Grèn Sémé c’est un groupe réunionnais qui fait perdurer un art ancestral, le maloya, en l’adaptant au 21e siècle. On doit cette belle découverte au Festival International Nuits d’Afrique, qui a présenté Grèn Sémé au club Ballattou le 12 juillet dernier. Un vrai moment de partage de culture avec la Réunion, trop souvent oubliée du paysage français.
Il y a sept ans maintenant, la formation actuelle de Grèn Sémé s’est formée autour d’un projet commun : faire de la musique, partager la culture réunionnaise par la musique. Bruno Cadet (guitariste), Mickaël Beaulieu (pianiste), Jean-Philippe Georgopoulous (bassiste), Allan Tincrès (percussionniste) et Carlo De Sacco (chant) forment à eux cinq, ce bel ensemble musical. Ils ont tous choisi de représenter le maloya, ce genre musical typique de la Réunion. Le maloya c’est d’abord un art ancestral, héritier du chant des esclaves. Interdit par l’État français jusqu’en 1981, ce n’est qu’en 2009 qu’il est classé Patrimoine mondial immatériel de l’UNESCO. Un art précieux par son histoire, mais pas seulement. Pour Carlo De Sacco, « On a un passé d’esclavage, mais il faut aller de l’avant, il faut évoluer. Parce que tout ce qui n’évolue pas meurt. Le maloya c’est ce qui a fait perdurer la culture réunionnaise, sans ça l’État français aurait étouffé notre culture. » C’est pour cette raison que Grèn Sémé tente (avec brio) de transporter cet art ancien, dans le 21e siècle, d’en faire une musique accessible à tous. Carlo nous avoue qu’étant plus jeune il avait jugé le maloya ringard « je n’avais pas compris l’intérêt, et ça m’a fait tilt dans un concert de Danyel Waro. C’est un art magnifique, qui est caché, et qui ne demande qu’à être pris en main, dévoilé. »
Double culture
Après être tombé amoureux du maloya, Carlo De Sacco a commencé à composer ses propres musiques, écrire ses propres textes avec une poésie assez troublante. Héritage de sa mère qui le faisait beaucoup lire étant jeune, ou simple facilité avec les mots, on ne le saura jamais vraiment. Ce qui est sûr, c’est qu’il choisira de chanter en créole et en français « Mes parents sont venus à la Réunion il y a 50 ans. Moi je suis né là bas. Je parlais créole avec mes amis, français à la maison. Je me suis construit dans ce mélange de culture. Je respecte ce que je suis, je chante dans les deux langues. » Cette décision a été unanime avec les autres membres du groupe, eux aussi baignés dans ce mélange de culture depuis leur enfance. En parlant de mélange, les sonorités du groupe oscillent entre reggae et rock. De nouvelles influences venues s’ajouter au maloya. « Avec les gars, on aimait le reggae, le rock, Led Zeppelin, Radiohead, on voulait essayer de mélanger ça à cet art réunionnais. » Cette décision artistique rend le maloya accessible, complètement rajeuni et parfaitement en adéquation avec les attentes d’un public du 21e siècle. « Nous on appelle ça le maloya évolutif, parce que pour nous c’est un laboratoire. On essaye dans notre studio de faire sonner le maloya comme jamais ça a été fait. C’est un jeu pour nous ! »

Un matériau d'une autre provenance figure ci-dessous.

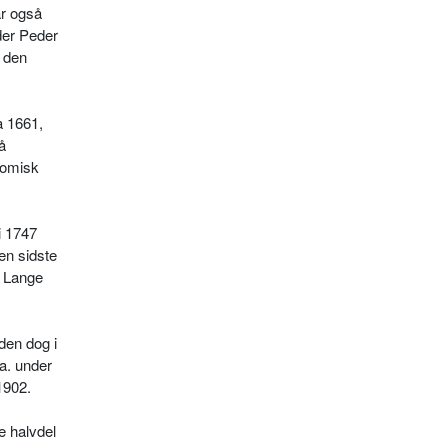
ar også
der Peder
r den
a 1661,
å
nomisk
i 1747
en sidste
h Lange
den dog i
a. under
1902.
e halvdel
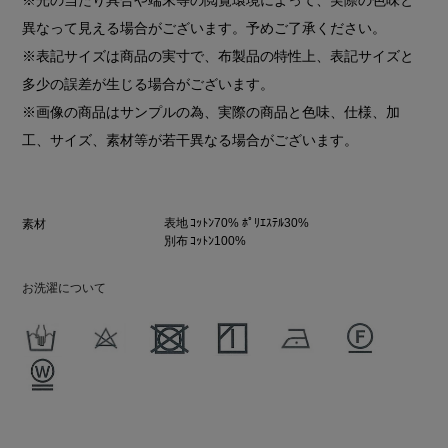
異なって見える場合がございます。予めご了承ください。
※表記サイズは商品の実寸で、布製品の特性上、表記サイズと
多少の誤差が生じる場合がございます。
※画像の商品はサンプルの為、実際の商品と色味、仕様、加
工、サイズ、素材等が若干異なる場合がございます。
表地 ｺｯﾄﾝ70% ﾎﾟﾘｴｽﾃﾙ30%
素材
別布 ｺｯﾄﾝ100%
お洗濯について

Grèn Sémé c’est une belle occasion de découvrir un art, trop souvent caché, oublié dans les méandres de notre histoire. C’est aussi une histoire d’amitié, belle à voir sur scène. Parce qu’au-delà des chansons qui font bouger nos hanches et notre tête sans même que l’on s’en rende compte, le groupe partage son amour pour la Réunion avec le public. Entre chaque chanson, une petite explication sur son écriture, sur la signification du texte quand il s’agit de créole. Au final, ne devrions-nous pas apprendre à connaître un art de cette manière plutôt que dans des livres d’histoire ou une page Wikipédia ? Grèn Sémé aura permis au public du Ballattou d’oublier le bruit de la vie montréalaise, pour se plonger corps et âme dans la chaleur réunionnaise.